Thursday, June 23, 2016

21 Years of Motherhood

21 years ago (minus one day) I was timing my contractions from a dentist's chair. They were surprisingly regular and only 10 minutes apart. But I remained doubtful that it was real labor. I still had 5 more weeks until my due date.

We were house sitting (just like we are today) while visiting with Charly's family and friends in Kansas City, sharing updates on our upcoming move to China in the fall. Our plan was to move to Columbia, Missouri two weeks later, with what we thought would be plenty of time before our little one arrived.

When we returned to the house after our teeth cleaning, Charly called our doctor. She confirmed that I definitely needed to get checked somewhere, either in KC or Columbia. We weighed the options and decided on Columbia. While Charly gave his Mom a quick call to let her know, I grabbed a broom. If the baby was really about to arrive, we probably wouldn't be back in this house before our friends returned from their overseas trip.

Would you get in the car!?!

Charly did not feel the same way about leaving behind a clean house. He was now a man with a mission.

For as many times as he had sped down I-70 during college, worried about getting a speeding ticket, this time he had a legitimate reason. We made it in record time, and no one pulled us over. I felt every little bump in the road in our Toyota pick-up truck. And the contractions were getting more frequent.

We checked into University Hospital that evening and settled in for the night, hooked up to monitors.

At 5:25 the next morning our little Caleb Joshua (CJ) made his arrival. And Charly and I became parents.

We had finished listening to a set of parenting tapes in the car the week before and felt about as ready as we could be.

We did still need to make a stop by Toys R Us though on the way home from the hospital, to buy a pack and play so CJ would have a place to sleep (and he was wearing a borrowed baby outfit from the hospital).

“For you created my inmost being; you knit me together in my mother's womb.
I praise you because I am fearfully and wonderfully made;
your works are wonderful, I know that full well.

My frame was not hidden from you when I was made in the secret place. 
When I was woven together in the depths of the earth, your eyes saw my unformed body. 
All the days ordained for me were written in your book before one of them came to be.”
(Psalm 139:13-16)

Joshua David joined our family in Tianjin in 1996 (10 days after his due date).
And Jordan Elizabeth (one week early) in Lawrence, Kansas in 1998.


Then David Jonathan and Daniel Joseph joined us in Lanzhou in 2013 at ages 7 and 8
(6 ½ years after we started the adoption process).


Each one formed by God. 
Fearfully and wonderfully made. 
Joining our family in His perfect way and in His perfect timing.

This morning David and Daniel joined me at the kitchen table as I was reading the Bible, so I read this passage out loud to them:

The Lord said, “Go out and stand on the mountain in the presence of the Lord, for the Lord is about to pass by.” Then a great and powerful wind tore the mountain apart and shattered the rocks before the Lord, but the Lord was not in the wind. After the wind there was an earthquake, but the Lord was not in the earthquake. After the earthquake came a fire, but the Lord was not in the fire. And after the fire came a gentle whisper. When Elijah heard it, he pulled his cloak over his face and went out and stood at the mouth of the cave. (1 Kings 19:11-13)

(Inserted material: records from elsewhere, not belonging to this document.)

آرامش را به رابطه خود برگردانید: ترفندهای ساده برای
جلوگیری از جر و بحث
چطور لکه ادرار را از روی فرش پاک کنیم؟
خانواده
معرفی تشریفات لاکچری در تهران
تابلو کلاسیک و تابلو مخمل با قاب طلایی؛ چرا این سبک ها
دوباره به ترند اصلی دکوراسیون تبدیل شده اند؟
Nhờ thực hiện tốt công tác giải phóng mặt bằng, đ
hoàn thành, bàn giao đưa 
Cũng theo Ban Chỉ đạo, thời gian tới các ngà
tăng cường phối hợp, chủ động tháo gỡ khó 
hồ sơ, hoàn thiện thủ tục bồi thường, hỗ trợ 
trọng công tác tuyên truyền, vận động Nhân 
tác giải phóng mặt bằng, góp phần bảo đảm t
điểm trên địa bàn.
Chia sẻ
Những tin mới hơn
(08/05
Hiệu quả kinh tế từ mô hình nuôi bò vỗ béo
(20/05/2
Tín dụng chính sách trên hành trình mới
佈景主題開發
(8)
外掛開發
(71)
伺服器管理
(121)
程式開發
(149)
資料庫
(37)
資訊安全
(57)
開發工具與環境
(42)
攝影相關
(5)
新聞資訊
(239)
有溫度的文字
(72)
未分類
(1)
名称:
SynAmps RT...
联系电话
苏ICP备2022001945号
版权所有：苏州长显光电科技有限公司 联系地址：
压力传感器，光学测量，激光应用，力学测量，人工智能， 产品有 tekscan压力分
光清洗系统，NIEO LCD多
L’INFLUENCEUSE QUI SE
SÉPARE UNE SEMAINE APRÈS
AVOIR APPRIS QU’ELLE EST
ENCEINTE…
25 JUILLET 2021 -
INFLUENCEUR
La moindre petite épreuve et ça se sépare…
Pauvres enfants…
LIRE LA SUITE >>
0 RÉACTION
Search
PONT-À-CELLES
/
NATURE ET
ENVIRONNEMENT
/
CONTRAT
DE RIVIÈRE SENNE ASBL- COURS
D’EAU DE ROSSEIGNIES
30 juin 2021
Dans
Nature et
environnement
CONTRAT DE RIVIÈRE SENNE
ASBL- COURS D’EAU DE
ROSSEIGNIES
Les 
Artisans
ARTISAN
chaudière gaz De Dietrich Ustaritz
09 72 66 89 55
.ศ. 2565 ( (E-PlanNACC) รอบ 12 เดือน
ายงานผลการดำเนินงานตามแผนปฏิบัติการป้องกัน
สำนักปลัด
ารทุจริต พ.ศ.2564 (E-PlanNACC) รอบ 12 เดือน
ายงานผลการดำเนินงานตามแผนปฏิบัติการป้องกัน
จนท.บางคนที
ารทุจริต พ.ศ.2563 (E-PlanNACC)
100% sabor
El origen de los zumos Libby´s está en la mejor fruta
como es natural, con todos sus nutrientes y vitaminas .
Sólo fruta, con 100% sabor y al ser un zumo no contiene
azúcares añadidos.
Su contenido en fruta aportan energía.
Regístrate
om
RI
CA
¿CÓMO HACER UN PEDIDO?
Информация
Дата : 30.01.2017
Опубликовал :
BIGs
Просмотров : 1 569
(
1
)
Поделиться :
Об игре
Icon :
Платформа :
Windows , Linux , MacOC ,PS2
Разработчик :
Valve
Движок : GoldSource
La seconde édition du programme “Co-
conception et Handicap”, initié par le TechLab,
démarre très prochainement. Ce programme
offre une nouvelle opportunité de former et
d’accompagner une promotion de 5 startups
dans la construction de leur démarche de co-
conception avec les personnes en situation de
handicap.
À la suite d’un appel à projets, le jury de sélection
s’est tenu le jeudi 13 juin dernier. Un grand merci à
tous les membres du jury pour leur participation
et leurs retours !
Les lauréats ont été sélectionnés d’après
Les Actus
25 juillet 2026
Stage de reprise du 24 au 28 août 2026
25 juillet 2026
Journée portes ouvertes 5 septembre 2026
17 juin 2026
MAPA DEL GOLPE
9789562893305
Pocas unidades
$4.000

What does it mean for me as a Mom to quiet my heart before the Lord?
With all of the noise around me, how can I hear His gentle voice?
What is His whisper for me?

The Purpose of Parenting is not about raising "perfect" kids who make me look good as a Mom.

With a parenting focus purely on obedience, it is possible to raise children who can look good on the outside with hearts that are still far from God. Hypocritical.

In the arena of faith, my goal as a Mom is not to make my kids look like me. But to help them develop their own personal walk with God.

God wants me to give myself grace as a Mom instead of evaluating myself by how much I am able to accomplish. 

How can I allow God’s love—through me—to never run out on them?

"Search me, O God, and know my heart; test me and know my anxious thoughts. 
See if there is any offensive way in me, and lead me in the way everlasting."